• _Exercise brief_
Although the records contain pictures, only their text should be reproduced, exactly as written.

• _Data records_
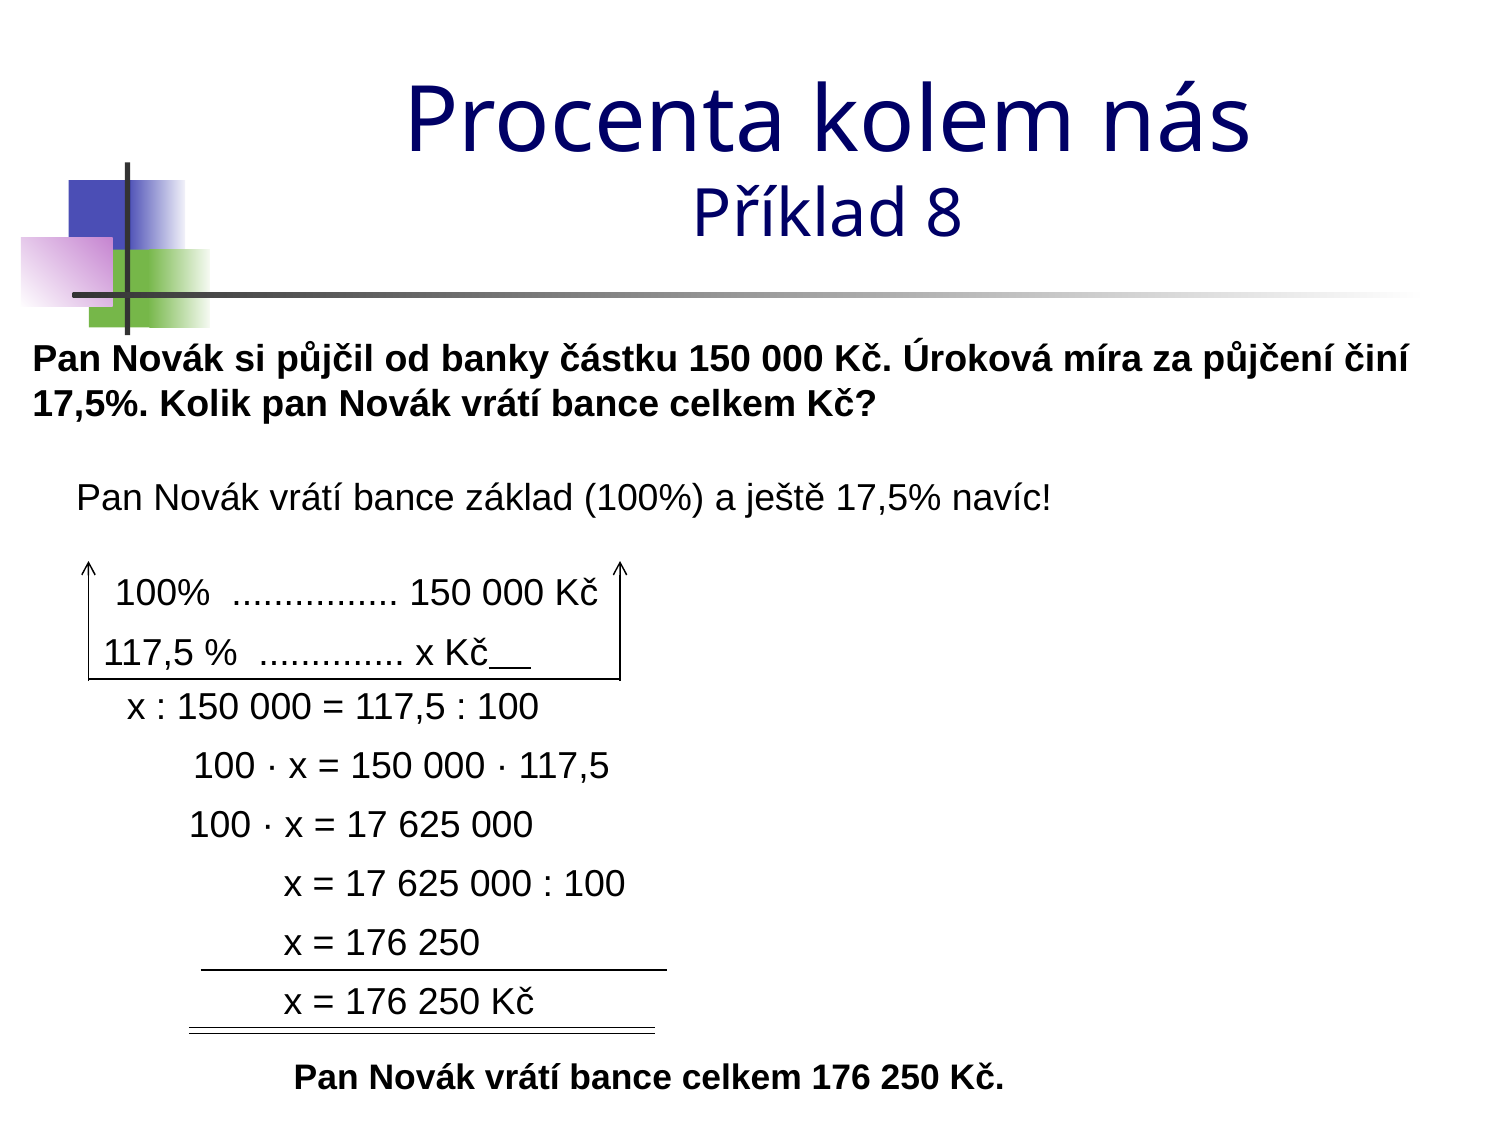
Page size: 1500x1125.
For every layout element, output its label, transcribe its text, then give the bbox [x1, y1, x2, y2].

text_box x = 176 250 [268, 912, 703, 969]
text_box Pan Novák vrátí bance celkem 176 250 Kč. [278, 1046, 1042, 1104]
text_box x = 176 250 Kč [268, 969, 703, 1030]
text_box x = 17 625 000 : 100 [268, 851, 703, 912]
text_box 100 · x = 150 000 · 117,5 [178, 733, 703, 794]
text_box Pan Novák vrátí bance základ (100%) a ještě 17,5% navíc! [61, 465, 1117, 526]
text_box x : 150 000 = 117,5 : 100 [112, 687, 589, 735]
text_box x : 150 000 = 117,5 : 100 [112, 674, 589, 678]
text_box 100 · x = 17 625 000 [174, 792, 609, 853]
text_box 117,5 % .............. x Kč [93, 620, 589, 678]
text_box Pan Novák si půjčil od banky částku 150 000 Kč. Úroková míra za půjčení činí 17,5%. Kolik pan Novák vrátí bance celkem Kč? [17, 326, 1500, 431]
title Procenta kolem nás Příklad 8 [188, 34, 1468, 276]
text_box 100% ................ 150 000 Kč [100, 560, 619, 621]
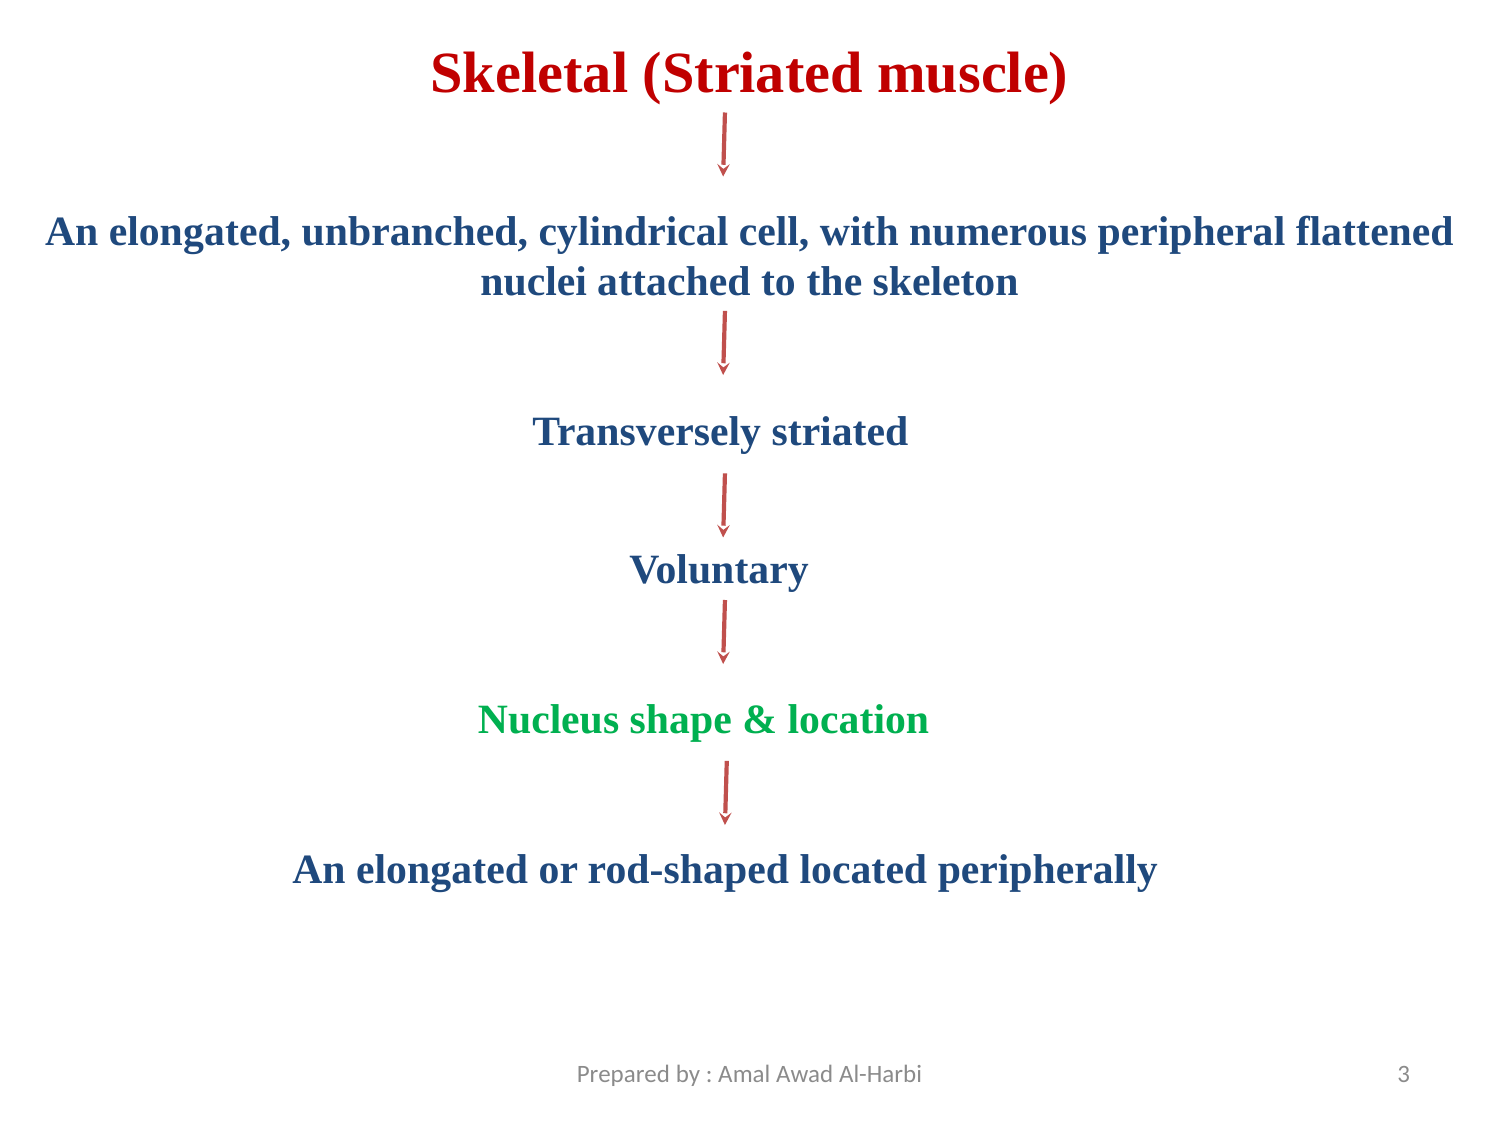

• _Answer to this task_
Page size: 1500x1125.
For every layout element, output its label, transcribe its text, then give the bbox [x1, y1, x2, y2].

text_box x = 176 250 [268, 912, 703, 969]
text_box Pan Novák vrátí bance celkem 176 250 Kč. [278, 1046, 1042, 1104]
text_box x = 176 250 Kč [268, 969, 703, 1030]
text_box x = 17 625 000 : 100 [268, 851, 703, 912]
text_box 100 · x = 150 000 · 117,5 [178, 733, 703, 794]
text_box Pan Novák vrátí bance základ (100%) a ještě 17,5% navíc! [61, 465, 1117, 526]
text_box x : 150 000 = 117,5 : 100 [112, 687, 589, 735]
text_box x : 150 000 = 117,5 : 100 [112, 674, 589, 678]
text_box 100 · x = 17 625 000 [174, 792, 609, 853]
text_box 117,5 % .............. x Kč [93, 620, 589, 678]
text_box Pan Novák si půjčil od banky částku 150 000 Kč. Úroková míra za půjčení činí 17,5%. Kolik pan Novák vrátí bance celkem Kč? [17, 326, 1500, 431]
title Procenta kolem nás Příklad 8 [188, 34, 1468, 276]
text_box 100% ................ 150 000 Kč [100, 560, 619, 621]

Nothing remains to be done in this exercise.